(TASK DETAILS): Each line of the data should be repeated precisely.

*** TASK DATA Section Begins ***

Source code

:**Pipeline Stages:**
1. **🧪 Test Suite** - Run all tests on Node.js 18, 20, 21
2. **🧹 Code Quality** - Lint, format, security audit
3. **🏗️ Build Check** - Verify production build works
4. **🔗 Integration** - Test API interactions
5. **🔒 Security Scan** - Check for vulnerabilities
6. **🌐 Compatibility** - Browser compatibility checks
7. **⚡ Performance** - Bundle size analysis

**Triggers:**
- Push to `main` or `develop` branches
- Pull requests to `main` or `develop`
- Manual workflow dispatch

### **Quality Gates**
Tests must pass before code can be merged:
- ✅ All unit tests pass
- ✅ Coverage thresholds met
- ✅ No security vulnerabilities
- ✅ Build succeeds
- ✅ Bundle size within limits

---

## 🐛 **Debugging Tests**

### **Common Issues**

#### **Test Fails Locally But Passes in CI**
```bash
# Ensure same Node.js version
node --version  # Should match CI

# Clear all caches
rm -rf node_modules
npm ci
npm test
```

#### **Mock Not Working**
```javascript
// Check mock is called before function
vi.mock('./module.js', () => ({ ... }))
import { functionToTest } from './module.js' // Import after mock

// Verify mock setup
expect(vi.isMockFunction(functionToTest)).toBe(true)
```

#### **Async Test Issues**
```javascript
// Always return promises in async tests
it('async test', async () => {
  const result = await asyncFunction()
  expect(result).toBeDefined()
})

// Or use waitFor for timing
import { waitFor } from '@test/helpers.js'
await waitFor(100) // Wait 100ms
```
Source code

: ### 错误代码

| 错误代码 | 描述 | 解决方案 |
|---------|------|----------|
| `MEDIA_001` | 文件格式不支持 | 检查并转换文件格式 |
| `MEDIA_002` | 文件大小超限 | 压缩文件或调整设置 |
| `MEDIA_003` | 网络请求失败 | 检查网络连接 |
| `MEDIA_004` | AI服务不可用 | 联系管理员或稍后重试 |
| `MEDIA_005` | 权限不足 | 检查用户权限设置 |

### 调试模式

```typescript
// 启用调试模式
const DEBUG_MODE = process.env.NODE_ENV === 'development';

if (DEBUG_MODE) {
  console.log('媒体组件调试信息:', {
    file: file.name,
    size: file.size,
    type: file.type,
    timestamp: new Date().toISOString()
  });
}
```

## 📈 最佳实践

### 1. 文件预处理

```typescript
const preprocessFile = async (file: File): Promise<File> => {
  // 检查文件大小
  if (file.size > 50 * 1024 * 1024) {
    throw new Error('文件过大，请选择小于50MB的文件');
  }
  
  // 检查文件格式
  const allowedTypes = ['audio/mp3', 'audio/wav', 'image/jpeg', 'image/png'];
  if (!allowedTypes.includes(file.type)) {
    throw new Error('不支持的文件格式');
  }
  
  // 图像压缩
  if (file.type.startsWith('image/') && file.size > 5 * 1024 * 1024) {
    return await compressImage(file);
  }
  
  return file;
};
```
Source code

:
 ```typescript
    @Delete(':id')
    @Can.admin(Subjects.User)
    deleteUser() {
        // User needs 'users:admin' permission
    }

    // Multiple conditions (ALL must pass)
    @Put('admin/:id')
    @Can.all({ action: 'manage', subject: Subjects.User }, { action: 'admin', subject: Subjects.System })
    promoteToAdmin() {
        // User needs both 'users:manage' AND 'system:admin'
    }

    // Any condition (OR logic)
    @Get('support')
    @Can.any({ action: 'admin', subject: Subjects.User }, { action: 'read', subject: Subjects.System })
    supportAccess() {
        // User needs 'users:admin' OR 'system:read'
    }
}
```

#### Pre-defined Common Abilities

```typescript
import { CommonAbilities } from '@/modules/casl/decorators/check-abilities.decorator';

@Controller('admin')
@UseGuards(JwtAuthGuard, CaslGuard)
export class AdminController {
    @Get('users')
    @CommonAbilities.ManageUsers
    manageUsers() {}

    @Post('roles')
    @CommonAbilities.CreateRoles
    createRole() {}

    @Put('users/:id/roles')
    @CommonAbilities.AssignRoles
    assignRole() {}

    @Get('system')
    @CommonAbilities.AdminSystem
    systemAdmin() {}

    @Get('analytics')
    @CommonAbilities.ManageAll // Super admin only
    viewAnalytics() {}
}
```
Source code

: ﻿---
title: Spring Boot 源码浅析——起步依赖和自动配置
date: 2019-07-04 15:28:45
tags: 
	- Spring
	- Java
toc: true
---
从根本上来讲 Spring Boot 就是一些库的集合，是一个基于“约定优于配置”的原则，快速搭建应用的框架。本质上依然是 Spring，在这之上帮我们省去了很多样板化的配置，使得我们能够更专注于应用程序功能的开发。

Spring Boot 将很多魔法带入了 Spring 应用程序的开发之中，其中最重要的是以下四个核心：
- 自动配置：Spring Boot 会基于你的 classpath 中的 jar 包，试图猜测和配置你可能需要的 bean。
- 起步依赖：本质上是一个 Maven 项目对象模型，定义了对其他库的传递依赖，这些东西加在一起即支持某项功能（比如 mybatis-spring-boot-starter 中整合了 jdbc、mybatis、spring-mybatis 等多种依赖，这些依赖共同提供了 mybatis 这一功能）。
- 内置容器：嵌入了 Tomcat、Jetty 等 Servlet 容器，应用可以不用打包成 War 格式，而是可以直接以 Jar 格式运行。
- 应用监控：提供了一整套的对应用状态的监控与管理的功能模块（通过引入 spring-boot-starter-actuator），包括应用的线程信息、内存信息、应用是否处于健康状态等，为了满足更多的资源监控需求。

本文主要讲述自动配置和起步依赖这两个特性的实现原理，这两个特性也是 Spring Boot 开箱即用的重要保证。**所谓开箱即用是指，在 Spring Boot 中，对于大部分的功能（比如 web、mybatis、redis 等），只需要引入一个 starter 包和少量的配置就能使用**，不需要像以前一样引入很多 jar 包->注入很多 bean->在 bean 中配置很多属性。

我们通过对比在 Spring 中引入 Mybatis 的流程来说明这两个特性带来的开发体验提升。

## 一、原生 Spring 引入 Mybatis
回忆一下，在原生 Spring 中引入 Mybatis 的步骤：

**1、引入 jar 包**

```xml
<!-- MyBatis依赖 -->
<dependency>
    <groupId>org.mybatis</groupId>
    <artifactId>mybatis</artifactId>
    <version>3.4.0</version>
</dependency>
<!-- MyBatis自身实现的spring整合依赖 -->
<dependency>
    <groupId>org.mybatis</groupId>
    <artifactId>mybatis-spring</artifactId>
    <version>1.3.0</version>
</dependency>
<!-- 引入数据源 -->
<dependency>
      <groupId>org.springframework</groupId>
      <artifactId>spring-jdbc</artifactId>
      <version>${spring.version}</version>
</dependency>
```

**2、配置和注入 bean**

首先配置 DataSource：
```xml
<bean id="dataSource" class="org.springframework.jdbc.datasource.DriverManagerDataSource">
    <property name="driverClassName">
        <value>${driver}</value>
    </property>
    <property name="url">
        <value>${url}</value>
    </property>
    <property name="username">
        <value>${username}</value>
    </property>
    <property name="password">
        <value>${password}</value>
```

*** TASK DATA Section Ends ***

(SOLVED PROBLEM):
Source code

:**Pipeline Stages:**
1. **🧪 Test Suite** - Run all tests on Node.js 18, 20, 21
2. **🧹 Code Quality** - Lint, format, security audit
3. **🏗️ Build Check** - Verify production build works
4. **🔗 Integration** - Test API interactions
5. **🔒 Security Scan** - Check for vulnerabilities
6. **🌐 Compatibility** - Browser compatibility checks
7. **⚡ Performance** - Bundle size analysis

**Triggers:**
- Push to `main` or `develop` branches
- Pull requests to `main` or `develop`
- Manual workflow dispatch

### **Quality Gates**
Tests must pass before code can be merged:
- ✅ All unit tests pass
- ✅ Coverage thresholds met
- ✅ No security vulnerabilities
- ✅ Build succeeds
- ✅ Bundle size within limits

---

## 🐛 **Debugging Tests**

### **Common Issues**

#### **Test Fails Locally But Passes in CI**
```bash
# Ensure same Node.js version
node --version  # Should match CI

# Clear all caches
rm -rf node_modules
npm ci
npm test
```

#### **Mock Not Working**
```javascript
// Check mock is called before function
vi.mock('./module.js', () => ({ ... }))
import { functionToTest } from './module.js' // Import after mock

// Verify mock setup
expect(vi.isMockFunction(functionToTest)).toBe(true)
```

#### **Async Test Issues**
```javascript
// Always return promises in async tests
it('async test', async () => {
  const result = await asyncFunction()
  expect(result).toBeDefined()
})

// Or use waitFor for timing
import { waitFor } from '@test/helpers.js'
await waitFor(100) // Wait 100ms
```
Source code

: ### 错误代码

| 错误代码 | 描述 | 解决方案 |
|---------|------|----------|
| `MEDIA_001` | 文件格式不支持 | 检查并转换文件格式 |
| `MEDIA_002` | 文件大小超限 | 压缩文件或调整设置 |
| `MEDIA_003` | 网络请求失败 | 检查网络连接 |
| `MEDIA_004` | AI服务不可用 | 联系管理员或稍后重试 |
| `MEDIA_005` | 权限不足 | 检查用户权限设置 |

### 调试模式

```typescript
// 启用调试模式
const DEBUG_MODE = process.env.NODE_ENV === 'development';

if (DEBUG_MODE) {
  console.log('媒体组件调试信息:', {
    file: file.name,
    size: file.size,
    type: file.type,
    timestamp: new Date().toISOString()
  });
}
```

## 📈 最佳实践

### 1. 文件预处理

```typescript
const preprocessFile = async (file: File): Promise<File> => {
  // 检查文件大小
  if (file.size > 50 * 1024 * 1024) {
    throw new Error('文件过大，请选择小于50MB的文件');
  }
  
  // 检查文件格式
  const allowedTypes = ['audio/mp3', 'audio/wav', 'image/jpeg', 'image/png'];
  if (!allowedTypes.includes(file.type)) {
    throw new Error('不支持的文件格式');
  }
  
  // 图像压缩
  if (file.type.startsWith('image/') && file.size > 5 * 1024 * 1024) {
    return await compressImage(file);
  }
  
  return file;
};
```
Source code

:
 ```typescript
    @Delete(':id')
    @Can.admin(Subjects.User)
    deleteUser() {
        // User needs 'users:admin' permission
    }

    // Multiple conditions (ALL must pass)
    @Put('admin/:id')
    @Can.all({ action: 'manage', subject: Subjects.User }, { action: 'admin', subject: Subjects.System })
    promoteToAdmin() {
        // User needs both 'users:manage' AND 'system:admin'
    }

    // Any condition (OR logic)
    @Get('support')
    @Can.any({ action: 'admin', subject: Subjects.User }, { action: 'read', subject: Subjects.System })
    supportAccess() {
        // User needs 'users:admin' OR 'system:read'
    }
}
```

#### Pre-defined Common Abilities

```typescript
import { CommonAbilities } from '@/modules/casl/decorators/check-abilities.decorator';

@Controller('admin')
@UseGuards(JwtAuthGuard, CaslGuard)
export class AdminController {
    @Get('users')
    @CommonAbilities.ManageUsers
    manageUsers() {}

    @Post('roles')
    @CommonAbilities.CreateRoles
    createRole() {}

    @Put('users/:id/roles')
    @CommonAbilities.AssignRoles
    assignRole() {}

    @Get('system')
    @CommonAbilities.AdminSystem
    systemAdmin() {}

    @Get('analytics')
    @CommonAbilities.ManageAll // Super admin only
    viewAnalytics() {}
}
```
Source code

: ﻿---
title: Spring Boot 源码浅析——起步依赖和自动配置
date: 2019-07-04 15:28:45
tags: 
	- Spring
	- Java
toc: true
---
从根本上来讲 Spring Boot 就是一些库的集合，是一个基于“约定优于配置”的原则，快速搭建应用的框架。本质上依然是 Spring，在这之上帮我们省去了很多样板化的配置，使得我们能够更专注于应用程序功能的开发。

Spring Boot 将很多魔法带入了 Spring 应用程序的开发之中，其中最重要的是以下四个核心：
- 自动配置：Spring Boot 会基于你的 classpath 中的 jar 包，试图猜测和配置你可能需要的 bean。
- 起步依赖：本质上是一个 Maven 项目对象模型，定义了对其他库的传递依赖，这些东西加在一起即支持某项功能（比如 mybatis-spring-boot-starter 中整合了 jdbc、mybatis、spring-mybatis 等多种依赖，这些依赖共同提供了 mybatis 这一功能）。
- 内置容器：嵌入了 Tomcat、Jetty 等 Servlet 容器，应用可以不用打包成 War 格式，而是可以直接以 Jar 格式运行。
- 应用监控：提供了一整套的对应用状态的监控与管理的功能模块（通过引入 spring-boot-starter-actuator），包括应用的线程信息、内存信息、应用是否处于健康状态等，为了满足更多的资源监控需求。

本文主要讲述自动配置和起步依赖这两个特性的实现原理，这两个特性也是 Spring Boot 开箱即用的重要保证。**所谓开箱即用是指，在 Spring Boot 中，对于大部分的功能（比如 web、mybatis、redis 等），只需要引入一个 starter 包和少量的配置就能使用**，不需要像以前一样引入很多 jar 包->注入很多 bean->在 bean 中配置很多属性。

我们通过对比在 Spring 中引入 Mybatis 的流程来说明这两个特性带来的开发体验提升。

## 一、原生 Spring 引入 Mybatis
回忆一下，在原生 Spring 中引入 Mybatis 的步骤：

**1、引入 jar 包**

```xml
<!-- MyBatis依赖 -->
<dependency>
    <groupId>org.mybatis</groupId>
    <artifactId>mybatis</artifactId>
    <version>3.4.0</version>
</dependency>
<!-- MyBatis自身实现的spring整合依赖 -->
<dependency>
    <groupId>org.mybatis</groupId>
    <artifactId>mybatis-spring</artifactId>
    <version>1.3.0</version>
</dependency>
<!-- 引入数据源 -->
<dependency>
      <groupId>org.springframework</groupId>
      <artifactId>spring-jdbc</artifactId>
      <version>${spring.version}</version>
</dependency>
```

**2、配置和注入 bean**

首先配置 DataSource：
```xml
<bean id="dataSource" class="org.springframework.jdbc.datasource.DriverManagerDataSource">
    <property name="driverClassName">
        <value>${driver}</value>
    </property>
    <property name="url">
        <value>${url}</value>
    </property>
    <property name="username">
        <value>${username}</value>
    </property>
    <property name="password">
        <value>${password}</value>
```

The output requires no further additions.